Checkpointing is an important part of any long-running process such as
a web crawl. By checkpointing we mean writing a representation of the crawler's
state to stable storage that, in the event of a failure, is sufficient to allow
the crawler to recover its state by reading the checkpoint and to resume
crawling from the exact state it was in at the time of the checkpoint. By this
definition, in the event of a failure, any work performed after the most recent
checkpoint is lost, but none of the work up to the most recent checkpoint. In
Mercator, the frequency with which the background thread performs a checkpoint
is user-configurable; we typically checkpoint anywhere from 1 to 4 times per
day.

Frontier

A Frontier is a plug-able module in Heritrix that maintains the internal state of the crawl. See the URIFrontier Interface javadoc comments for more on what a frontier does.
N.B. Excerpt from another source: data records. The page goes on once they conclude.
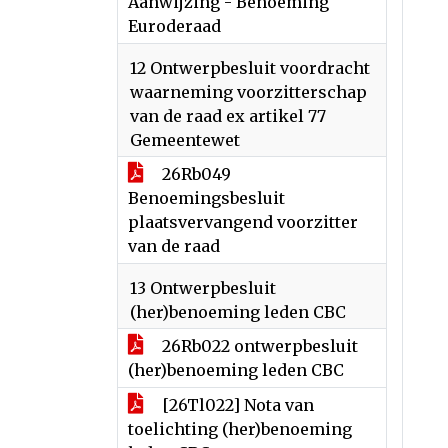
Aanwijzing - Benoeming
Euroderaad
12 Ontwerpbesluit voordracht
waarneming voorzitterschap
van de raad ex artikel 77
Gemeentewet
26Rb049
Benoemingsbesluit
plaatsvervangend voorzitter
van de raad
13 Ontwerpbesluit
(her)benoeming leden CBC
26Rb022 ontwerpbesluit
(her)benoeming leden CBC
[26Tl022] Nota van
toelichting (her)benoeming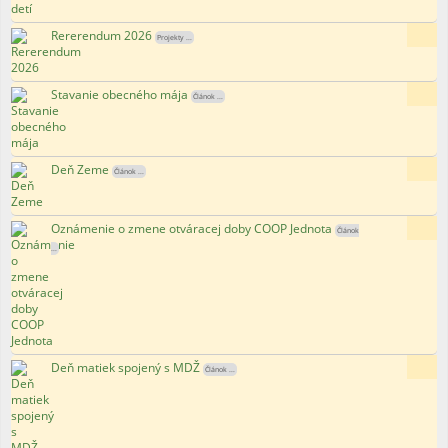
Rererendum 2026
149x
Projekty ...
Stavanie obecného mája
142x
Článok ...
Deň Zeme
177x
Článok ...
Oznámenie o zmene otváracej doby COOP Jednota
160x
Článok
...
Deň matiek spojený s MDŽ
126x
Článok ...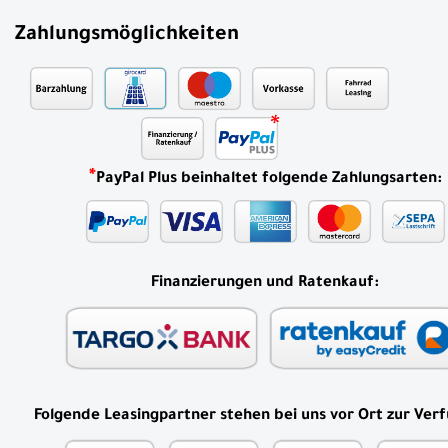
Zahlungsmöglichkeiten
*
PayPal Plus beinhaltet folgende Zahlungsarten:
Finanzierungen und Ratenkauf:
Folgende Leasingpartner stehen bei uns vor Ort zur Ver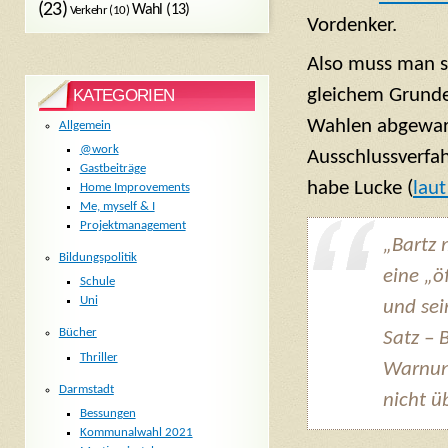
(23)
Wahl
(13)
Verkehr
(10)
Vordenker.
Also muss man s
gleichem Grunde)
KATEGORIEN
Wahlen abgewar
Allgemein
@work
Ausschlussverfa
Gastbeiträge
habe Lucke (
laut
Home Improvements
Me, myself & I
Projektmanagement
„Bartz
Bildungspolitik
eine „ö
Schule
Uni
und sei
Bücher
Satz – 
Thriller
Warnun
Darmstadt
nicht ü
Bessungen
Kommunalwahl 2021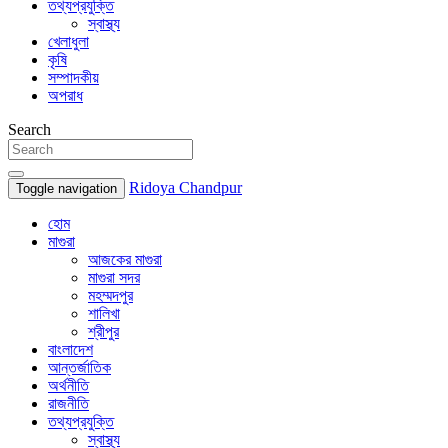
তথ্যপ্রযুক্তি
স্বাস্থ্য
খেলাধুলা
কৃষি
সম্পাদকীয়
অপরাধ
Search
Ridoya Chandpur
Toggle navigation
হোম
মাগুরা
আজকের মাগুরা
মাগুরা সদর
মহম্মদপুর
শালিখা
শ্রীপুর
বাংলাদেশ
আন্তর্জাতিক
অর্থনীতি
রাজনীতি
তথ্যপ্রযুক্তি
স্বাস্থ্য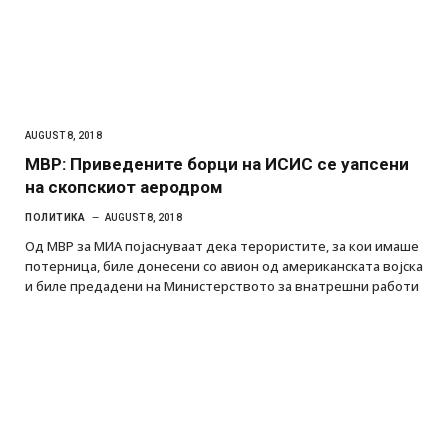
AUGUST 8, 2018
МВР: Приведените борци на ИСИС се уапсени
на скопскиот аеродром
ПОЛИТИКА
AUGUST 8, 2018
Од МВР за МИА појаснуваат дека терористите, за кои имаше
потерница, биле донесени со авион од американската војска
и биле предадени на Министерството за внатрешни работи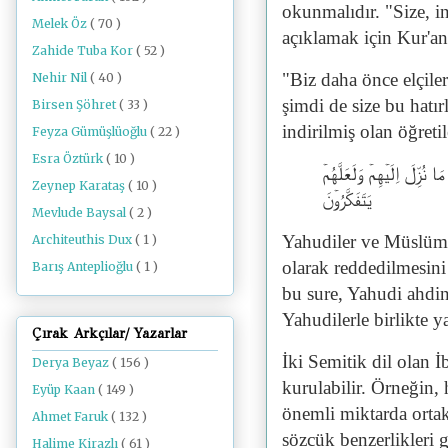
okunmalıdır. "Size, ins
Melek Öz
( 70 )
açıklamak için Kur'an'
Zahide Tuba Kor
( 52 )
"Biz daha önce elçiler
Nehir Nil
( 40 )
şimdi de size bu hatır
Birsen Şöhret
( 33 )
indirilmiş olan öğretil
Feyza Gümüşlüoğlu
( 22 )
Esra Öztürk
( 10 )
مَا نُزِّلَ اِلَيۡهِمۡ وَلَعَلَّهُمۡ
Zeynep Karataş
( 10 )
يَتَفَكَّرُوۡنَ‏
Mevlude Baysal
( 2 )
Yahudiler ve Müslüman
Architeuthis Dux
( 1 )
olarak reddedilmesini
Barış Anteplioğlu
( 1 )
bu sure, Yahudi ahdin
Yahudilerle birlikte y
Çırak Arkçılar/ Yazarlar
İki Semitik dil olan İ
Derya Beyaz
( 156 )
kurulabilir. Örneğin, h
Eyüp Kaan
( 149 )
önemli miktarda ortak
Ahmet Faruk
( 132 )
sözcük benzerlikleri 
Halime Kirazlı
( 61 )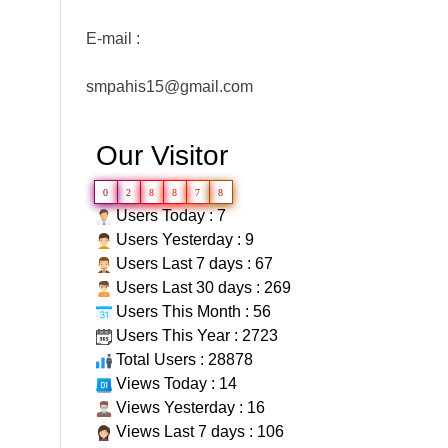
E-mail :
smpahis15@gmail.com
Our Visitor
0
2
8
8
7
8
Users Today : 7
Users Yesterday : 9
Users Last 7 days : 67
Users Last 30 days : 269
Users This Month : 56
Users This Year : 2723
Total Users : 28878
Views Today : 14
Views Yesterday : 16
Views Last 7 days : 106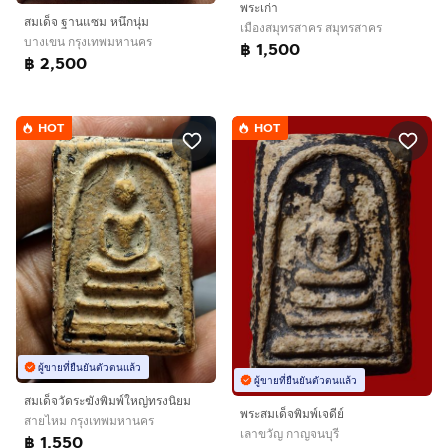
พระเก่า
สมเด็จ ฐานแซม หนึกนุ่ม
เมืองสมุทรสาคร สมุทรสาคร
บางเขน กรุงเทพมหานคร
฿ 1,500
฿ 2,500
HOT
HOT
ผู้ขายที่ยืนยันตัวตนแล้ว
ผู้ขายที่ยืนยันตัวตนแล้ว
สมเด็จวัดระฆังพิมพ์ใหญ่ทรงนิยม
พระสมเด็จพิมพ์เจดีย์
สายไหม กรุงเทพมหานคร
เลาขวัญ กาญจนบุรี
฿ 1,550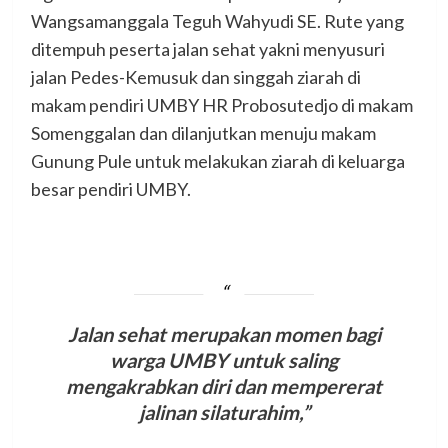
Wangsamanggala Teguh Wahyudi SE. Rute yang
ditempuh peserta jalan sehat yakni menyusuri
jalan Pedes-Kemusuk dan singgah ziarah di
makam pendiri UMBY HR Probosutedjo di makam
Somenggalan dan dilanjutkan menuju makam
Gunung Pule untuk melakukan ziarah di keluarga
besar pendiri UMBY.
Jalan sehat merupakan momen bagi
warga UMBY untuk saling
mengakrabkan diri dan mempererat
jalinan silaturahim,”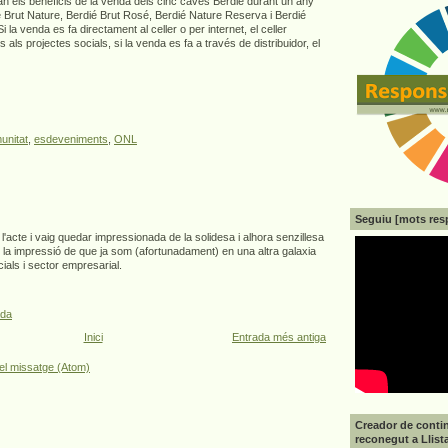
ran els beneficis de la venda dels cinc caves Berdié durant un any
é Brut Nature, Berdié Brut Rosé, Berdié Nature Reserva i Berdié
la venda es fa directament al celler o per internet, el celler
 als projectes socials, si la venda es fa a través de distribuidor, el
unitat
,
esdeveniments
,
ONL
Seguiu [mots res
l'acte i vaig quedar impressionada de la solidesa i alhora senzillesa
bé la impressió de que ja som (afortunadament) en una altra galaxia
cials i sector empresarial.
ada
Inici
Entrada més antiga
el missatge (Atom)
Creador de contin
reconegut a Llist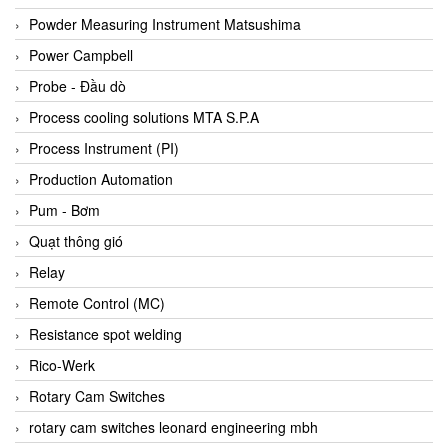
Bihl+wiedemann
Powder Measuring Instrument Matsushima
Bilz
Power Campbell
Binder Connector
Probe - Đầu dò
Biotech
Process cooling solutions MTA S.P.A
BirdX Vietnam
Process Instrument (PI)
BK Vibro
Production Automation
Black Box
Pum - Bơm
BlackBox Vietnam
Quạt thông gió
BLAGDON PUMP
Relay
Bloom Engineering
Remote Control (MC)
Boneng
Resistance spot welding
Bopp & Reuther Messtechnik
Rico-Werk
Bosch
Rotary Cam Switches
Boydcorp
rotary cam switches leonard engineering mbh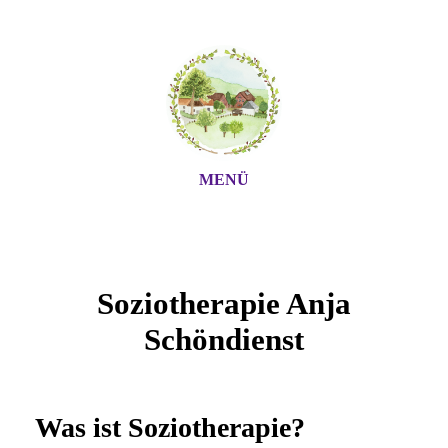
MENÜ
Soziotherapie Anja
Schöndienst
Was ist Soziotherapie?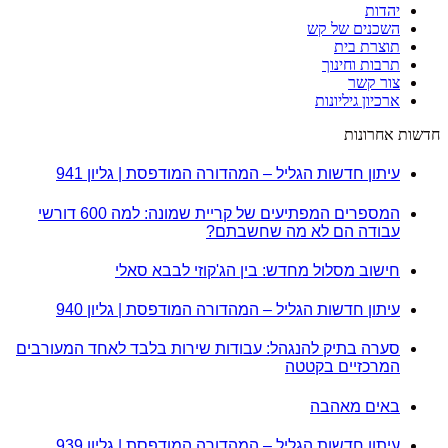
יהדות
השכנים של קש
תוצרת בית
תרבות וחינוך
צור קשר
ארכיון גיליונות
חדשות אחרונות
עיתון חדשות הגליל – המהדורה המודפסת | גליון 941
המספרים המפתיעים של קריית שמונה: למה 600 דורשי
עבודה הם לא מה שחשבתם?
חישוב מסלול מחדש: בין הג'קוזי לבבא סאלי
עיתון חדשות הגליל – המהדורה המודפסת | גליון 940
סערה בתיק להנגהל: עבודות שירות בלבד לאחד המעורבים
המרכזיים בקטטה
באים מאהבה
עיתון חדשות הגליל – המהדורה המודפסת | גליון 939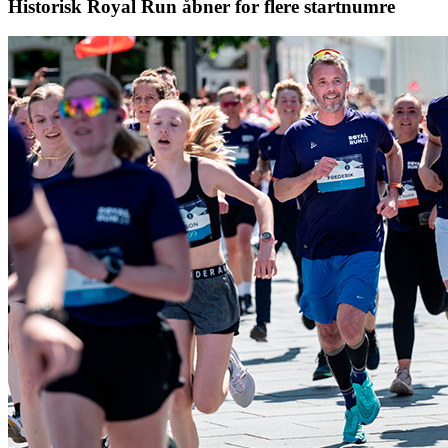
Historisk Royal Run åbner for flere startnumre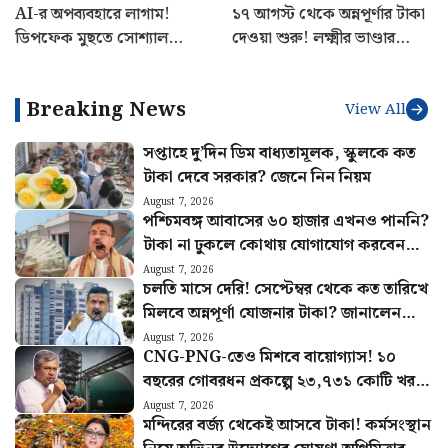
AI-র অপব্যবহারে লাগাম!
১৭ আগস্ট থেকে অন্নপূর্ণার টাকা
ডিপফেক মুছতে সোশ্যাল
দেওয়া শুরু! লক্ষ্মীর ভাণ্ডার
মিডিয়াকে ৩ ঘণ্টার সময়সীমা
নিয়েও বড় ঘোষণা মুখ্যমন্ত্রীর
বেঁধে দিল কেন্দ্র
Breaking News
View All
সপ্তাহে দু’দিন ডিম বাধ্যতামূলক, স্কুলকে কত
টাকা দেবে সরকার? জেনে নিন নিয়ম
August 7, 2026
পশ্চিমবঙ্গ আবাসের ৬০ হাজার এখনও পাননি?
টাকা না ঢুকলে কোথায় যোগাযোগ করবেন
জানুন
August 7, 2026
চলতি মাসে দেরি! সেপ্টেম্বর থেকে কত তারিখে
মিলবে অন্নপূর্ণা যোজনার টাকা? জানালেন
মুখ্যমন্ত্রী
August 7, 2026
CNG-PNG-তেও মিশবে বায়োগ্যাস! ১০
বছরের গোবরধন প্রকল্পে ২৩,৭৩১ কোটি খরচ
করবে কেন্দ্র
August 7, 2026
মন্দিরের বর্জ্য থেকেই আসবে টাকা! কর্মসংস্থান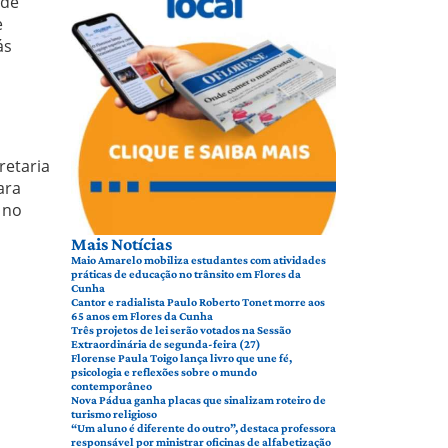
 de
e
ás
retaria
ara
 no
Mais Notícias
Maio Amarelo mobiliza estudantes com atividades
práticas de educação no trânsito em Flores da
Cunha
Cantor e radialista Paulo Roberto Tonet morre aos
65 anos em Flores da Cunha
Três projetos de lei serão votados na Sessão
Extraordinária de segunda-feira (27)
Florense Paula Toigo lança livro que une fé,
psicologia e reflexões sobre o mundo
contemporâneo
Nova Pádua ganha placas que sinalizam roteiro de
turismo religioso
“Um aluno é diferente do outro”, destaca professora
responsável por ministrar oficinas de alfabetização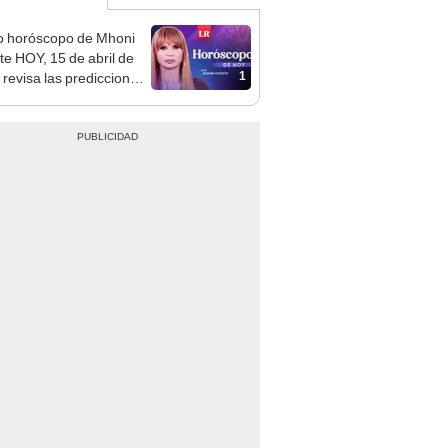
o horóscopo de Mhoni
te HOY, 15 de abril de
1
 revisa las predicciones
signo y entérate si te
a un día afortunado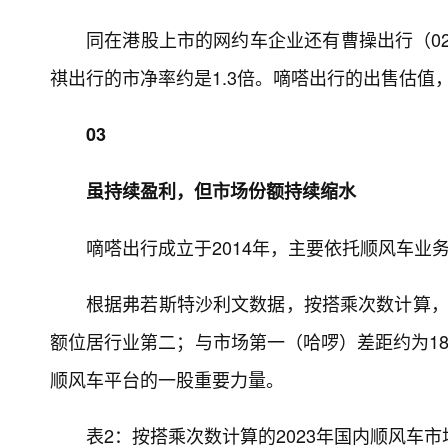
同在港股上市的网约车企业还有曹操出行（0264
祺出行的市净率约是1.3倍。嘀嗒出行的出售估值，
03
虽持续盈利，但市场份额持续缩水
嘀嗒出行成立于2014年，主要依托顺风车业
根据弗若斯特沙利文数据，按搭乘次数计算，2
额位居行业第二；与市场第一（哈啰）差距约为18
顺风车平台的一股重要力量。
表2：按搭乘次数计算的2023年国内顺风车市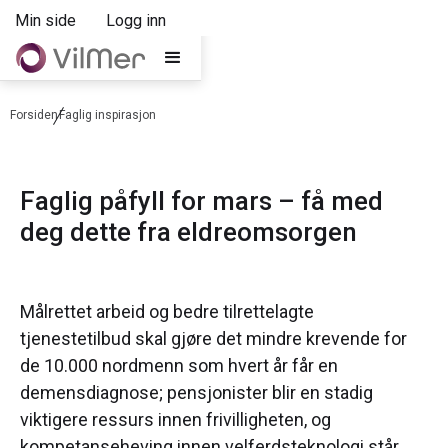
Min side
Logg inn
Forsiden
Faglig inspirasjon
Faglig påfyll for mars – få med
deg dette fra eldreomsorgen
Målrettet arbeid og bedre tilrettelagte
tjenestetilbud skal gjøre det mindre krevende for
de 10.000 nordmenn som hvert år får en
demensdiagnose; pensjonister blir en stadig
viktigere ressurs innen frivilligheten, og
kompetanseheving innen velferdsteknologi står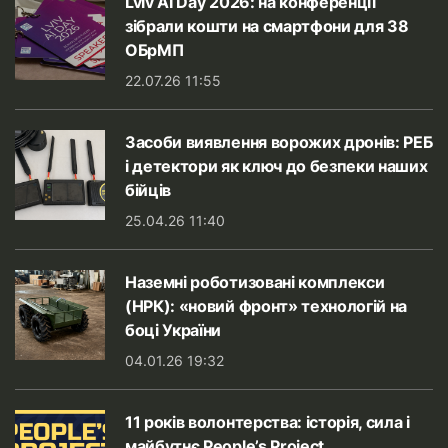
Lviv AI Day 2026: на конференції
зібрали кошти на смартфони для 38
ОБрМП
22.07.26 11:55
Засоби виявлення ворожих дронів: РЕБ
і детектори як ключ до безпеки наших
бійців
25.04.26 11:40
Наземні роботизовані комплекси
(НРК): «новий фронт» технологій на
боці України
04.01.26 19:32
11 років волонтерства: історія, сила і
майбутнє People’s Project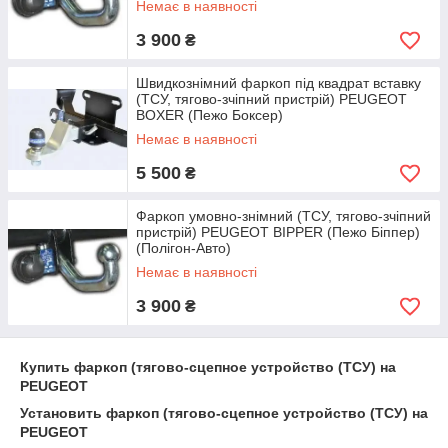
Немає в наявності
3 900
₴
Швидкознімний фаркоп під квадрат вставку
(ТСУ, тягово-зчіпний пристрій) PEUGEOT
BOXER (Пежо Боксер)
Немає в наявності
5 500
₴
Фаркоп умовно-знімний (ТСУ, тягово-зчіпний
пристрій) PEUGEOT BIPPER (Пежо Біппер)
(Полігон-Авто)
Немає в наявності
3 900
₴
Купить фаркоп (тягово-сцепное устройство (ТСУ) на
PEUGEOT
Установить фаркоп (тягово-сцепное устройство (ТСУ) на
PEUGEOT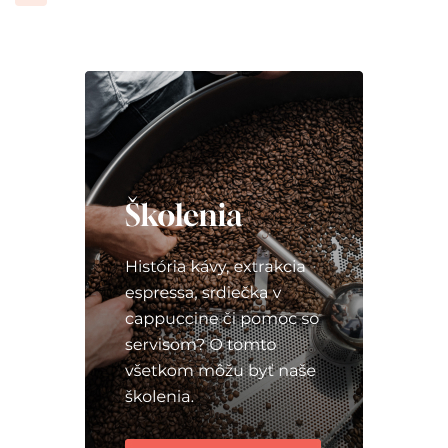
príspevkov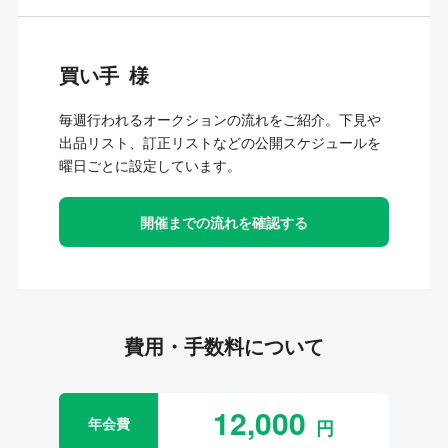
買い手
毎週行われるオークションの流れをご紹介。下見や
出品リスト、訂正リストなどの公開スケジュールを
曜日ごとに設定しています。
開催までの流れを確認する
費用・手数料について
12,000
年会費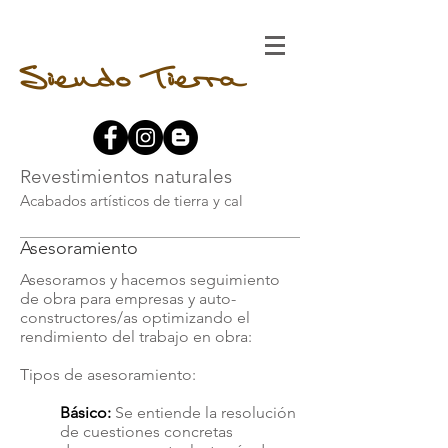
Siendo Tierra
Revestimientos naturales
Acabados artísticos de tierra y cal
Asesoramiento
Asesoramos y hacemos seguimiento
de obra para empresas y auto-
constructores/as optimizando el
rendimiento del trabajo en obra:
Tipos de asesoramiento:
Básico:
Se entiende la resolución
de cuestiones concretas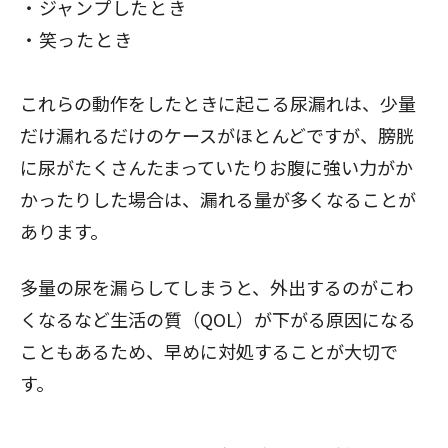
ジャンプしたとき
笑ったとき
これらの動作をしたときに起こる尿漏れは、少量
だけ漏れるだけのケースがほとんどですが、膀胱
に尿がたくさんたまっていたりお腹に強い力がか
かったりした場合は、漏れる量が多くなることが
あります。
多量の尿を漏らしてしまうと、外出するのがこわ
くなるなど生活の質（QOL）が下がる原因になる
こともあるため、早めに対処することが大切で
す。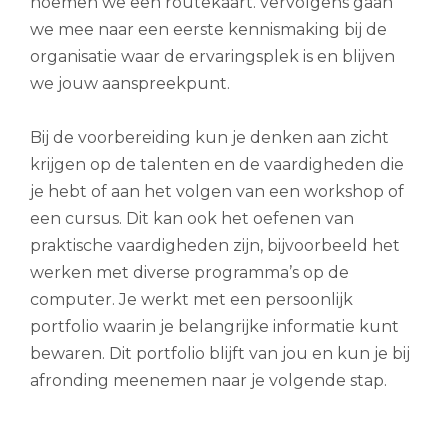
noemen we een routekaart. vervolgens gaan
we mee naar een eerste kennismaking bij de
organisatie waar de ervaringsplek is en blijven
we jouw aanspreekpunt.
Bij de voorbereiding kun je denken aan zicht
krijgen op de talenten en de vaardigheden die
je hebt of aan het volgen van een workshop of
een cursus. Dit kan ook het oefenen van
praktische vaardigheden zijn, bijvoorbeeld het
werken met diverse programma’s op de
computer. Je werkt met een persoonlijk
portfolio waarin je belangrijke informatie kunt
bewaren. Dit portfolio blijft van jou en kun je bij
afronding meenemen naar je volgende stap.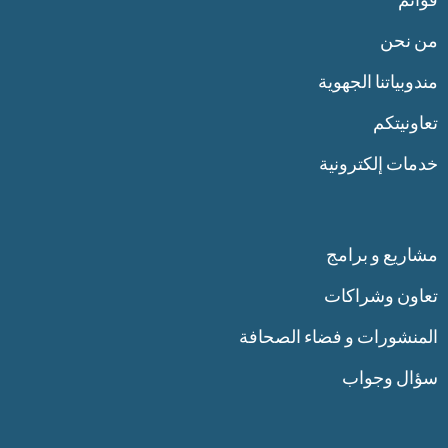
من نحن
مندوبياتنا الجهوية
تعاونيتكم
خدمات إلكترونية
مشاريع و برامج
تعاون وشراكات
المنشورات و فضاء الصحافة
سؤال وجواب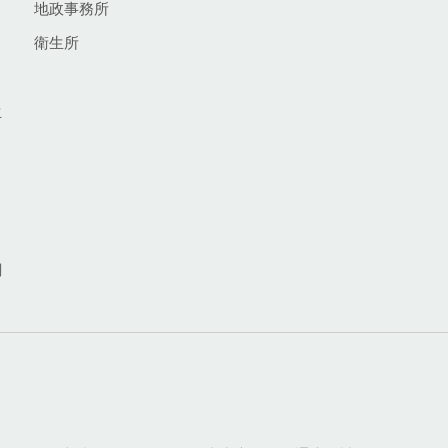
地政事務所
衛生所
生
網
A host can serve multiple domains or a single domain can be served by multiple hosts. For our purposes so far, host == hostname in URI DNS is not considered; it is volatile and may be unavailable. So when we get the URIs...

    http://www.example.com
    http://search.example.com
    http://201.199.7.15

...even if they all point to the 201.199.7.15 IP, they are 3 different logical hosts (at the level of the URI/HTTP protocol). Conformant HTTP proxies behave similarly, we think, even if they know www.example.com == 201.199.7.15, they will not consider them interchangeable.

This is not ideal for politeness where we'd want politeness rules to apply to the physical host rather than the logical.

CrawlHost is used to represent our notion of a Host (whereas CrawlServer is used to represent a Server on that host: e.g. there would be a CrawlHost for yahoo.com and one CrawlServer instance for the yahoo.com:80 and another for yahoo.com:443.